**Task details**:
The answer must be an exact copy of the lines from the one with "textilfreshgmbh" to the last line of the entries below, both included, and must contain no pictures.

**Given records**:
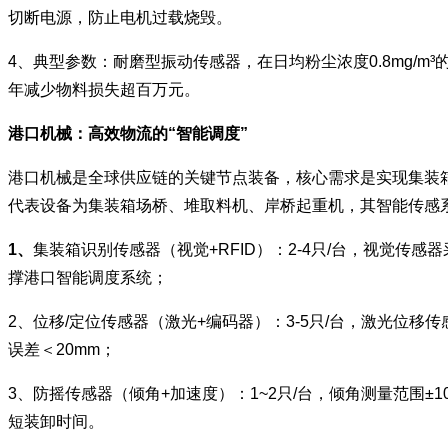
切断电源，防止电机过载烧毁。
4、典型参数：耐磨型振动传感器，在日均粉尘浓度0.8mg/m
年减少物料损失超百万元。
港口机械：高效物流的“智能调度”
港口机械是全球供应链的关键节点装备，核心需求是实现集装
代表设备为集装箱场桥、堆取料机、岸桥起重机，其智能传感
1、
集装箱识别传感器（视觉+RFID）：2-4只/台，视觉传感
撑港口智能调度系统；
2、位移/定位传感器（激光+编码器）：3-5只/台，激光位移
误差＜20mm；
3、防摇传感器（倾角+加速度）：1~2只/台，倾角测量范围±1
短装卸时间。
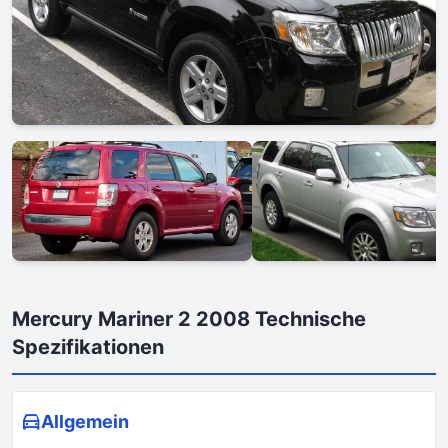
Mercury Mariner 2 2008 Technische
Spezifikationen
Allgemein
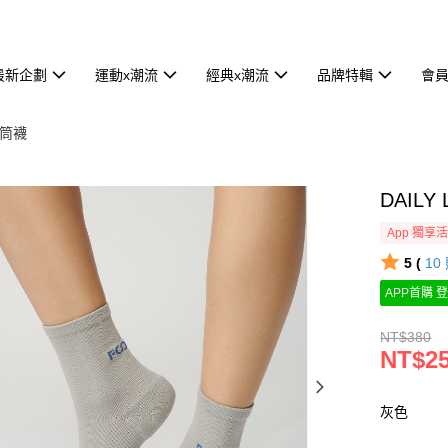
最新企劃
運動x潮流
經典x潮流
品牌特輯
會
筒襪
DAILY
App 獨享
5 (
10
APP首購 登
NT$380
NT$2
灰色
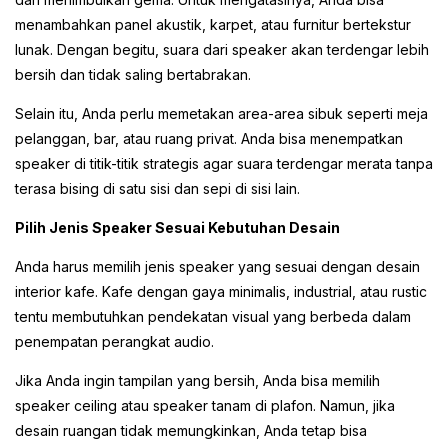
menambahkan panel akustik, karpet, atau furnitur bertekstur
lunak. Dengan begitu, suara dari speaker akan terdengar lebih
bersih dan tidak saling bertabrakan.
Selain itu, Anda perlu memetakan area-area sibuk seperti meja
pelanggan, bar, atau ruang privat. Anda bisa menempatkan
speaker di titik-titik strategis agar suara terdengar merata tanpa
terasa bising di satu sisi dan sepi di sisi lain.
Pilih Jenis Speaker Sesuai Kebutuhan Desain
Anda harus memilih jenis speaker yang sesuai dengan desain
interior kafe. Kafe dengan gaya minimalis, industrial, atau rustic
tentu membutuhkan pendekatan visual yang berbeda dalam
penempatan perangkat audio.
Jika Anda ingin tampilan yang bersih, Anda bisa memilih
speaker ceiling atau speaker tanam di plafon. Namun, jika
desain ruangan tidak memungkinkan, Anda tetap bisa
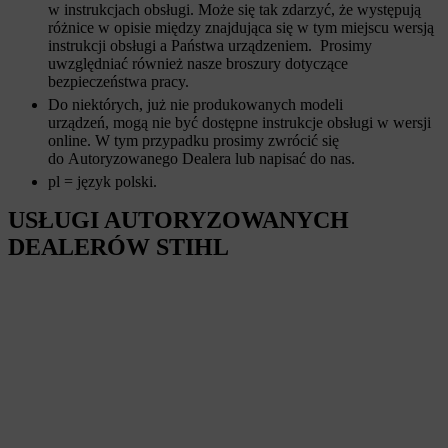
w instrukcjach obsługi. Może się tak zdarzyć, że występują
różnice w opisie między znajdująca się w tym miejscu wersją
instrukcji obsługi a Państwa urządzeniem. Prosimy
uwzględniać również nasze broszury dotyczące
bezpieczeństwa pracy.
Do niektórych, już nie produkowanych modeli
urządzeń, mogą nie być dostępne instrukcje obsługi w wersji
online. W tym przypadku prosimy zwrócić się
do Autoryzowanego Dealera lub napisać do nas.
pl = język polski.
USŁUGI AUTORYZOWANYCH
DEALERÓW STIHL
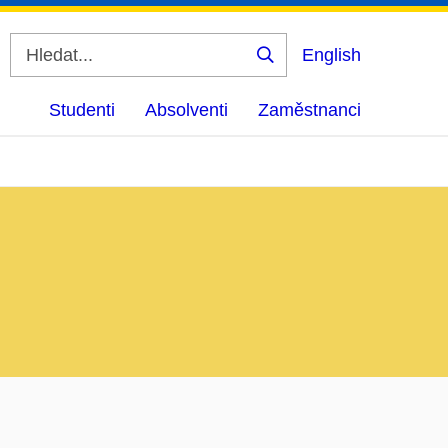
English
Vyhledat
Studenti
Absolventi
Zaměstnanci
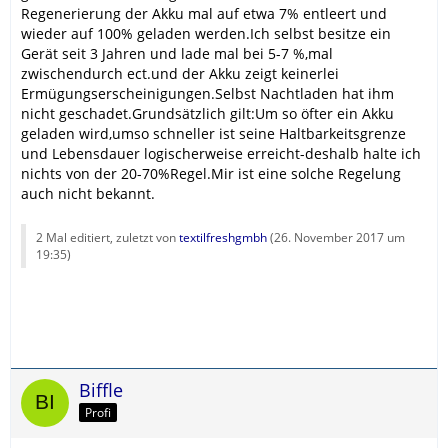
Regenerierung der Akku mal auf etwa 7% entleert und
wieder auf 100% geladen werden.Ich selbst besitze ein
Gerät seit 3 Jahren und lade mal bei 5-7 %,mal
zwischendurch ect.und der Akku zeigt keinerlei
Ermügungserscheinigungen.Selbst Nachtladen hat ihm
nicht geschadet.Grundsätzlich gilt:Um so öfter ein Akku
geladen wird,umso schneller ist seine Haltbarkeitsgrenze
und Lebensdauer logischerweise erreicht-deshalb halte ich
nichts von der 20-70%Regel.Mir ist eine solche Regelung
auch nicht bekannt.
2 Mal editiert, zuletzt von
textilfreshgmbh
(
26. November 2017 um
19:35
)
Biffle
Profi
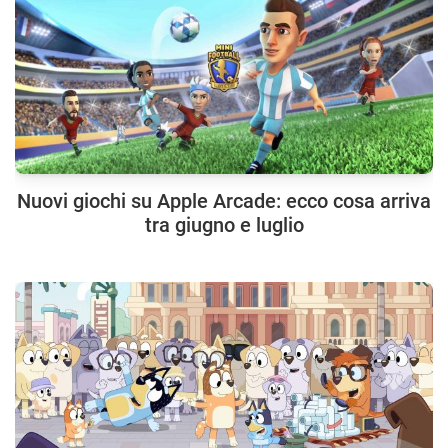
Nuovi giochi su Apple Arcade: ecco cosa arriva
tra giugno e luglio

**Exercise output**:
textilfreshgmbh
(
26. November 2017 um
19:35
)
Biffle
Profi
Nuovi giochi su Apple Arcade: ecco cosa arriva
tra giugno e luglio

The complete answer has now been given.